====== DATA EXTRACT

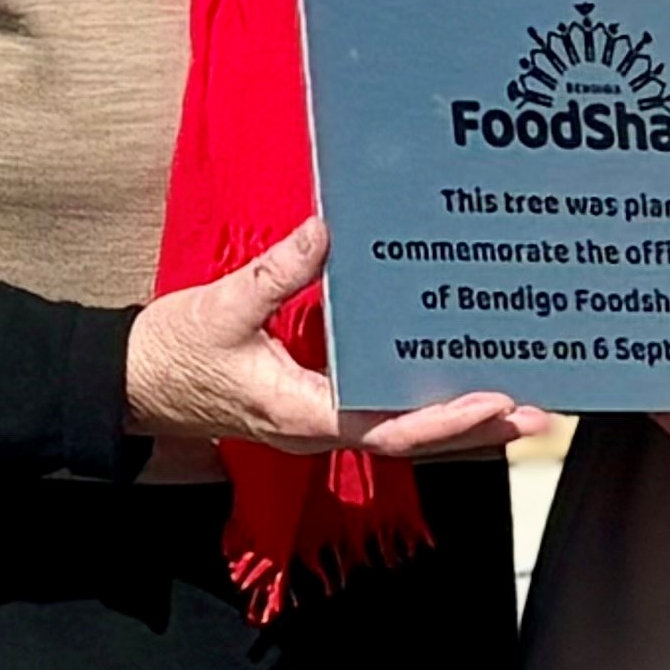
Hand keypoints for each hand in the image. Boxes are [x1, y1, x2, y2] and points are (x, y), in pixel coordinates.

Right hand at [124, 220, 548, 461]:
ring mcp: (320, 423)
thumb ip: (277, 273)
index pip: (389, 428)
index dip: (446, 419)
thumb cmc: (171, 352)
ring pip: (404, 430)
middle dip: (478, 428)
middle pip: (414, 438)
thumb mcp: (221, 306)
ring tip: (523, 404)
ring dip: (462, 421)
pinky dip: (426, 404)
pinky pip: (383, 412)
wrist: (128, 384)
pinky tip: (460, 382)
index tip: (495, 402)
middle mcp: (320, 429)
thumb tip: (327, 230)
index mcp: (301, 414)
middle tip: (542, 412)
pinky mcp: (317, 408)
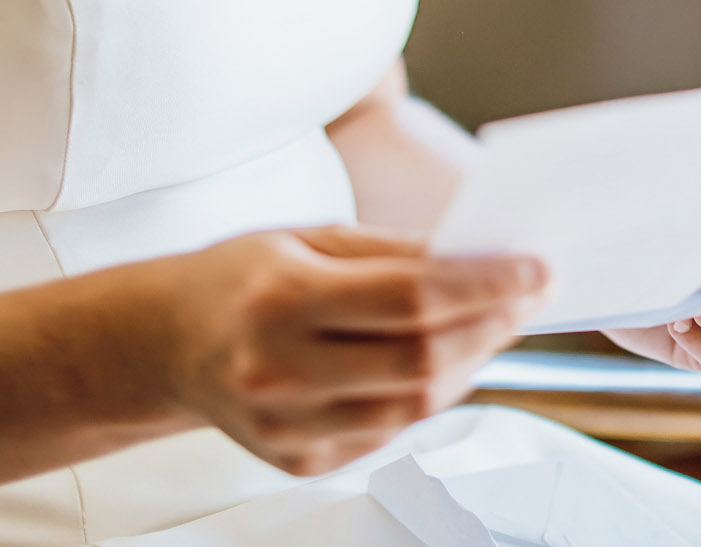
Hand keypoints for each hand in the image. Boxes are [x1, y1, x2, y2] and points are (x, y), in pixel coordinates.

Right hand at [142, 223, 544, 475]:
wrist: (163, 343)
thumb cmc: (242, 276)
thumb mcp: (311, 238)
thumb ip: (395, 251)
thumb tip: (481, 256)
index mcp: (281, 301)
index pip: (411, 298)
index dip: (485, 285)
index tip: (537, 268)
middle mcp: (279, 372)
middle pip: (421, 362)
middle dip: (493, 326)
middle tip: (532, 294)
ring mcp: (286, 428)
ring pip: (414, 408)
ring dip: (473, 364)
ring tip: (500, 324)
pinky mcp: (297, 462)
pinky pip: (387, 431)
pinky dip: (430, 395)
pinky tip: (448, 359)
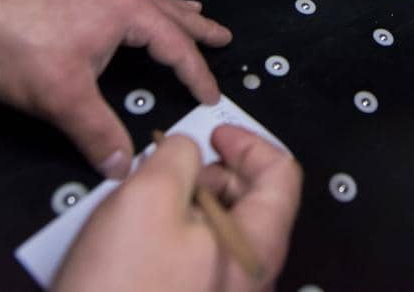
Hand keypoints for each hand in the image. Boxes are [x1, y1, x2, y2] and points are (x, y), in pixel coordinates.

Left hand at [0, 0, 231, 174]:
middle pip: (167, 13)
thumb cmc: (22, 49)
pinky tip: (125, 2)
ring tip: (191, 13)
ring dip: (169, 13)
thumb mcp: (64, 97)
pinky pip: (118, 1)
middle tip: (224, 35)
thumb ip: (97, 132)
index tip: (213, 98)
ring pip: (143, 3)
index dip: (196, 74)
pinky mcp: (69, 1)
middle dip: (196, 28)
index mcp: (126, 12)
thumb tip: (123, 167)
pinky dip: (135, 6)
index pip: (174, 47)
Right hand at [53, 125, 301, 291]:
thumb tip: (184, 148)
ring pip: (215, 231)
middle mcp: (248, 277)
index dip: (248, 144)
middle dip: (210, 174)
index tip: (217, 135)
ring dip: (184, 205)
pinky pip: (193, 260)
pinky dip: (169, 237)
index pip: (281, 174)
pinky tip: (132, 241)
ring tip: (142, 206)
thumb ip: (178, 157)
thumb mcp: (148, 199)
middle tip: (170, 169)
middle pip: (249, 202)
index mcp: (256, 246)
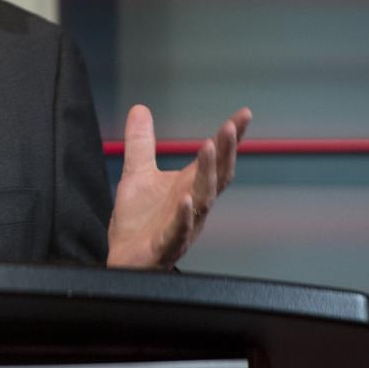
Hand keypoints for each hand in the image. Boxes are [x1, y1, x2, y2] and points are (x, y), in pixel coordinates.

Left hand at [106, 104, 251, 268]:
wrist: (124, 259)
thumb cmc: (138, 221)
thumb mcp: (136, 174)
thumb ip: (141, 143)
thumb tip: (140, 107)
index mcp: (189, 187)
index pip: (215, 160)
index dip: (230, 139)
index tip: (243, 114)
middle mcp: (193, 206)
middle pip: (217, 177)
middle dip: (225, 152)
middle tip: (230, 126)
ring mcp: (183, 226)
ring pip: (202, 201)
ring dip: (208, 175)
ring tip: (209, 147)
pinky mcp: (165, 246)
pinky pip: (178, 232)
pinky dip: (184, 217)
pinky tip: (186, 200)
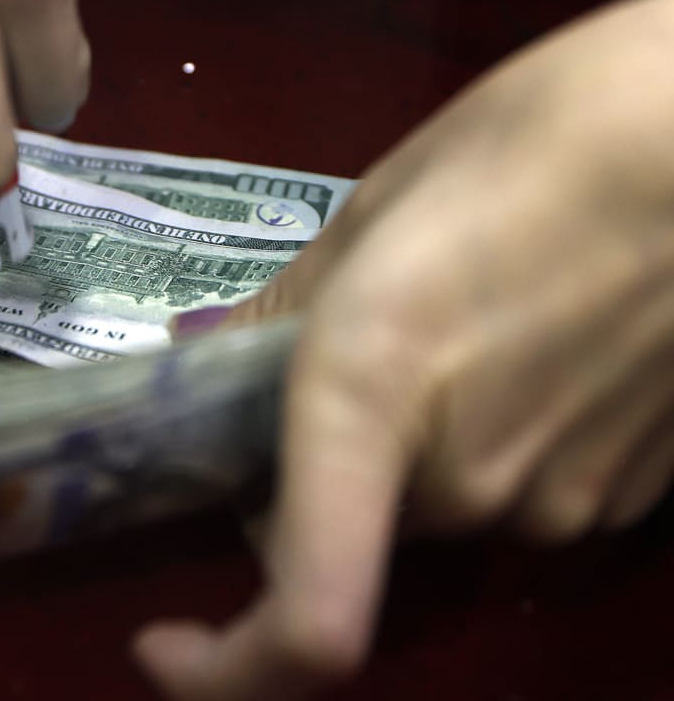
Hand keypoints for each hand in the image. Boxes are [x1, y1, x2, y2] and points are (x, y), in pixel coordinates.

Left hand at [138, 0, 673, 699]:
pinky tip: (521, 349)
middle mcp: (463, 483)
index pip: (307, 622)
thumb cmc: (537, 139)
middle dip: (308, 478)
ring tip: (445, 332)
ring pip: (430, 511)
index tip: (161, 641)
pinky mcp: (626, 497)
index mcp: (372, 395)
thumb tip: (205, 361)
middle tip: (317, 374)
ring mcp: (556, 501)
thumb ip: (282, 314)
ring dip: (403, 455)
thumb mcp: (373, 214)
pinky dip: (482, 449)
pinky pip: (510, 495)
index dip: (220, 669)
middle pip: (345, 530)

============

YOUR GOAL
Produce a word-for-word copy of the records, omitting all images.

EXERCISE ANSWER
Hand keypoints for each hand in the image. Boxes are [x1, y1, x2, y2] and points are (x, y), in pixel coordinates.

Right hand at [124, 220, 548, 461]:
ring mcp: (320, 423)
thumb ip: (277, 273)
index pip: (389, 428)
index dip: (446, 419)
thumb cmc: (171, 352)
ring pip: (404, 430)
middle dip: (478, 428)
middle pip: (414, 438)
thumb mcp: (221, 306)
ring tip: (523, 404)
ring dip: (462, 421)
pinky dip: (426, 404)
pinky pip: (383, 412)
wrist: (128, 384)
pinky tip: (460, 382)
index tip: (495, 402)
middle mcp: (320, 429)
thumb tip: (327, 230)
index mcp: (301, 414)
middle tip: (542, 412)
pinky mcp: (317, 408)
Hand keypoints for each hand in the image. Boxes are [x1, y1, x2, y2] and points are (x, y), in pixel coordinates.

Right hand at [142, 223, 544, 475]:
wrist: (163, 343)
thumb cmc: (242, 276)
thumb mcp: (311, 238)
thumb ip: (395, 251)
thumb tip: (481, 256)
index mcp: (281, 301)
index pip: (411, 298)
index dip: (485, 285)
index tip: (537, 268)
middle mcp: (279, 372)
middle pip: (421, 362)
middle dip: (493, 326)
middle tip: (532, 294)
ring mcp: (286, 428)
ring pip: (414, 408)
ring dip: (473, 364)
ring tip: (500, 324)
pinky mcp: (297, 462)
pinky pip: (387, 431)
pinky dip: (430, 395)
pinky tip: (448, 359)
Hand keypoints for each hand in the image. Boxes are [x1, y1, x2, y2] and points are (x, y), in pixel coordinates.

Left hand at [0, 0, 231, 174]:
middle pip: (167, 13)
thumb cmc: (22, 49)
pinky tip: (125, 2)
ring tip: (191, 13)
ring dip: (169, 13)
thumb mcp: (64, 97)
pinky pip: (118, 1)
middle tip: (224, 35)
thumb ip: (97, 132)
index tip: (213, 98)
ring pip: (143, 3)
index dip: (196, 74)
pinky mcp: (69, 1)
middle dip: (196, 28)
index mcp: (126, 12)
thumb tip: (123, 167)
pinky dip: (135, 6)
index pip: (174, 47)
Right hand at [53, 125, 301, 291]:
thumb tip: (184, 148)
ring pip: (215, 231)
middle mcp: (248, 277)
index dip: (248, 144)
middle dip: (210, 174)
index tip: (217, 135)
ring dip: (184, 205)
pinky pip: (193, 260)
pinky dip: (169, 237)
index pip: (281, 174)
pinky tip: (132, 241)
ring tip: (142, 206)
thumb ip: (178, 157)
thumb mcp: (148, 199)
middle tip: (170, 169)
middle pip: (249, 202)
index mcp: (256, 246)
Hand keypoints for each hand in the image. Boxes are [x1, y1, x2, y2] and points are (x, y), in pixel coordinates.

Left hand at [106, 104, 251, 268]:
wrist: (124, 259)
thumb cmc: (138, 221)
thumb mcp: (136, 174)
thumb ip: (141, 143)
thumb tip: (140, 107)
index mcp: (189, 187)
index pip: (215, 160)
index dip: (230, 139)
index tip: (243, 114)
middle mcp: (193, 206)
middle pip: (217, 177)
middle dip: (225, 152)
middle tip: (230, 126)
ring mcp: (183, 226)
ring pip: (202, 201)
ring dip: (208, 175)
ring tip: (209, 147)
pinky mcp: (165, 246)
pinky pip: (178, 232)
pinky dip: (184, 217)
pinky tip: (186, 200)
Hand keypoints for each hand in the image. Boxes are [x1, y1, x2, y2] and points are (x, y), in pixel coordinates.

Left hand at [138, 0, 673, 699]:
pinky tip: (521, 349)
middle mcp: (463, 483)
index pip: (307, 622)
thumb cmc: (537, 139)
middle dip: (308, 478)
ring tip: (445, 332)
ring pip: (430, 511)
index tip: (161, 641)
pinky mcp: (626, 497)
index mcp: (372, 395)
thumb tip: (205, 361)
middle tip: (317, 374)
ring mcp: (556, 501)
thumb ip: (282, 314)
ring dip: (403, 455)
thumb mcp: (373, 214)
pinky dip: (482, 449)
pinky pip: (510, 495)
index dip: (220, 669)
middle pip: (345, 530)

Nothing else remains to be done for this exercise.